[Start of INFORMATION SHOWN]
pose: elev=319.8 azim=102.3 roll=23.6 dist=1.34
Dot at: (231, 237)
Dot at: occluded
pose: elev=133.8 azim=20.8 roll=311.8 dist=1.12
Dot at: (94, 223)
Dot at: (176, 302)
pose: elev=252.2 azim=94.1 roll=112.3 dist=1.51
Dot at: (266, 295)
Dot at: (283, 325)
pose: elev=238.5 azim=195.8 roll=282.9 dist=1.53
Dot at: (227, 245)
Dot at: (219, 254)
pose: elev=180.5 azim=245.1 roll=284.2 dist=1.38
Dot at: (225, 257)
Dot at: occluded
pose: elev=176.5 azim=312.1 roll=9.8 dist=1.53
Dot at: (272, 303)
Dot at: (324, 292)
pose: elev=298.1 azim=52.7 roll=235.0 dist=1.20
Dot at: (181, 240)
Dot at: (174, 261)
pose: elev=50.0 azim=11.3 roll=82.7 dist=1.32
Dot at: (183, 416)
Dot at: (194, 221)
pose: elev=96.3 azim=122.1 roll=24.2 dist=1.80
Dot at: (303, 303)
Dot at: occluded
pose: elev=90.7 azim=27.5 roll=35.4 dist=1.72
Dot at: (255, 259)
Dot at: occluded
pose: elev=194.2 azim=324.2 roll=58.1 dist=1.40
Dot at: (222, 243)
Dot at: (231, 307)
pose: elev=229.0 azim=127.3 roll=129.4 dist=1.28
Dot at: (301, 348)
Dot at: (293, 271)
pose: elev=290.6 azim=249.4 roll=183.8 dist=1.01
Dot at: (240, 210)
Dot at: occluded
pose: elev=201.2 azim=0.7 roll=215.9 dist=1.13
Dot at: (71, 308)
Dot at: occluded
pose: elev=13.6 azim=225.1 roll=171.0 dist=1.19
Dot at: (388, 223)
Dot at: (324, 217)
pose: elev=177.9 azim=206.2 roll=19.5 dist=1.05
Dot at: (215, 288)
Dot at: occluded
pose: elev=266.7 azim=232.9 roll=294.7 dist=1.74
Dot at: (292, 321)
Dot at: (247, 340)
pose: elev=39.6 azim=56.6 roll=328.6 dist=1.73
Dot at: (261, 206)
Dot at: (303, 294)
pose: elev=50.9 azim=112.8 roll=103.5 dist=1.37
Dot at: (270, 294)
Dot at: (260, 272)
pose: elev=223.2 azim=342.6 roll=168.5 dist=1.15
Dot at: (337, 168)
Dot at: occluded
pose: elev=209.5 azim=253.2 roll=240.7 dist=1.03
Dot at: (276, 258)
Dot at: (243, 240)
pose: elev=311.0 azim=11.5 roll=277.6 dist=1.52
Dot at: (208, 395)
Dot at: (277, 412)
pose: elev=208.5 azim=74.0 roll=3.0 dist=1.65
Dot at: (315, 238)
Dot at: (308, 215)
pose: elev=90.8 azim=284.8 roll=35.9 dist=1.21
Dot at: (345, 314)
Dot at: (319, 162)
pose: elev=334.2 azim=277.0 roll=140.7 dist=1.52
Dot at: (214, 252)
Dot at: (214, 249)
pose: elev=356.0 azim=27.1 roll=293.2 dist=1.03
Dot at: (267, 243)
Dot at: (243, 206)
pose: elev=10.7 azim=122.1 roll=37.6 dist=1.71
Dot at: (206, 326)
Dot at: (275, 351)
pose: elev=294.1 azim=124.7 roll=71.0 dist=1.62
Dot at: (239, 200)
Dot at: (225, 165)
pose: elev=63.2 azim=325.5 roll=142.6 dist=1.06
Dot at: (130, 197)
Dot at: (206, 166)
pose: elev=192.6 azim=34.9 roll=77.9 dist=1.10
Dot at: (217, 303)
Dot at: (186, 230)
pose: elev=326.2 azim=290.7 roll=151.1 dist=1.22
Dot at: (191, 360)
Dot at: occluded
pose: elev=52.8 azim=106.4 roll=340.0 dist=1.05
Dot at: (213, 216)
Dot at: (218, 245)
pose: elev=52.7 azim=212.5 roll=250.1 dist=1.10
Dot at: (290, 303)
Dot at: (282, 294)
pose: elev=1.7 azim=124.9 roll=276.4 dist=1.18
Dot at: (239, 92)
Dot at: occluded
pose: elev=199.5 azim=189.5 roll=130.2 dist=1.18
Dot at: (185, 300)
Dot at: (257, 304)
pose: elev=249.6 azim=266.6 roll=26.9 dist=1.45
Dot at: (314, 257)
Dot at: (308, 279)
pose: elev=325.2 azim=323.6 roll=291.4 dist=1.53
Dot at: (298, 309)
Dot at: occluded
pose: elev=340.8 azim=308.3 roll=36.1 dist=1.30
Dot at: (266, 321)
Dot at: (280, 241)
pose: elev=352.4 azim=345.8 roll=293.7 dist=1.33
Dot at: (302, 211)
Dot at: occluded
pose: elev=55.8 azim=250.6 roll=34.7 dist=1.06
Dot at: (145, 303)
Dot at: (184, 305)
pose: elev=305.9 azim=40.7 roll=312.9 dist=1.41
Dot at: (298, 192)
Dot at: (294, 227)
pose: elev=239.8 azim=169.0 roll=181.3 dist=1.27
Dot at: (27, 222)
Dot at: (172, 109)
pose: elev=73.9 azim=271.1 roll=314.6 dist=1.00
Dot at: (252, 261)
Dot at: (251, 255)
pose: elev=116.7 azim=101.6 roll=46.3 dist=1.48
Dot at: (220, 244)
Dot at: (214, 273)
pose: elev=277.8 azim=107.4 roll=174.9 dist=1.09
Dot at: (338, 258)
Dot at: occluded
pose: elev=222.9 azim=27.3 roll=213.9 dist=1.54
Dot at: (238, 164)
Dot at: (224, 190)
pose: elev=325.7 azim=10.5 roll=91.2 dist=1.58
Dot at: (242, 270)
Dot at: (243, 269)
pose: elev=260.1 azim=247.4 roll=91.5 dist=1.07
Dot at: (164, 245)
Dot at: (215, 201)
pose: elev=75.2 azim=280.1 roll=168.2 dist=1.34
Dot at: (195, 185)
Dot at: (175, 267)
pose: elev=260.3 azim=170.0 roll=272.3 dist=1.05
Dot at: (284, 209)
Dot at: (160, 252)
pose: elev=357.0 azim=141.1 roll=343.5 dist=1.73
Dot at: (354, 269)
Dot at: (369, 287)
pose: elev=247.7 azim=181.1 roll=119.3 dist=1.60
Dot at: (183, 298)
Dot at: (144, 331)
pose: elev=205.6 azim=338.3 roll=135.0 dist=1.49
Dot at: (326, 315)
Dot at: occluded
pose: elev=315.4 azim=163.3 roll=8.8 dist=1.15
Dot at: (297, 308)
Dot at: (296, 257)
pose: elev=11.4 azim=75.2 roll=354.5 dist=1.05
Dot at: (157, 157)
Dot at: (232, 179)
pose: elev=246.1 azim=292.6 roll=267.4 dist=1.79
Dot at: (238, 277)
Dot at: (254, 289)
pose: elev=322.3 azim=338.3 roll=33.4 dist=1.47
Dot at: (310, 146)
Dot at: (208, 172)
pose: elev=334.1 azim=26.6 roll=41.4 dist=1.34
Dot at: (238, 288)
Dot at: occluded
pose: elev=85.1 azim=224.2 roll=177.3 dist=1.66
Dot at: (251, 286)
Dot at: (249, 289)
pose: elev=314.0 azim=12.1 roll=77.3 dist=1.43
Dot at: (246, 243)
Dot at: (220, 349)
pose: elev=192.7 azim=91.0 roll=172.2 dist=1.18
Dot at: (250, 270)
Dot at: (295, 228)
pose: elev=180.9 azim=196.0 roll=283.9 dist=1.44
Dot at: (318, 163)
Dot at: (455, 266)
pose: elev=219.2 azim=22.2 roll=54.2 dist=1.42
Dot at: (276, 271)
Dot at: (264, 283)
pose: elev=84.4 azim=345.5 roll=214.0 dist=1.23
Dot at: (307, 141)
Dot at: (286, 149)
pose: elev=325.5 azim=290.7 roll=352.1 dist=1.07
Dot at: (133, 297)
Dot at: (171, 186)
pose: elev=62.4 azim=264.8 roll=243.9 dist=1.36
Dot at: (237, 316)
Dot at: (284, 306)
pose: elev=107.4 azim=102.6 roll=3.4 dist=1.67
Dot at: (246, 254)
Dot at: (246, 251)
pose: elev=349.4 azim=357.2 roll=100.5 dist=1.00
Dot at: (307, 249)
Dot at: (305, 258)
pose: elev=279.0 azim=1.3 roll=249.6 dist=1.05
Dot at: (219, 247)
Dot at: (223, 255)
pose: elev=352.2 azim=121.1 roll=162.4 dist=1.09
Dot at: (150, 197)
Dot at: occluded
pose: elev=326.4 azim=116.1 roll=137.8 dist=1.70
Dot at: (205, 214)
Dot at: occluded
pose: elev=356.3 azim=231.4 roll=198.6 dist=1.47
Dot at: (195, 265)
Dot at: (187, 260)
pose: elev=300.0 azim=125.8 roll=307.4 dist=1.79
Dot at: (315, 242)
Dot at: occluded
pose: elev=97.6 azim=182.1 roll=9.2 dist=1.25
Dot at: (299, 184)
[End of INFORMATION SHOWN]
(INSTRUCTIONS TO FOLLOW): Copy the material verbatim, from the line containing "pose: elev=352.4 azim=345.8" through the line containing "Dot at: (172, 109)", both lines included.

(RESULT FOR THIS TASK):
pose: elev=352.4 azim=345.8 roll=293.7 dist=1.33
Dot at: (302, 211)
Dot at: occluded
pose: elev=55.8 azim=250.6 roll=34.7 dist=1.06
Dot at: (145, 303)
Dot at: (184, 305)
pose: elev=305.9 azim=40.7 roll=312.9 dist=1.41
Dot at: (298, 192)
Dot at: (294, 227)
pose: elev=239.8 azim=169.0 roll=181.3 dist=1.27
Dot at: (27, 222)
Dot at: (172, 109)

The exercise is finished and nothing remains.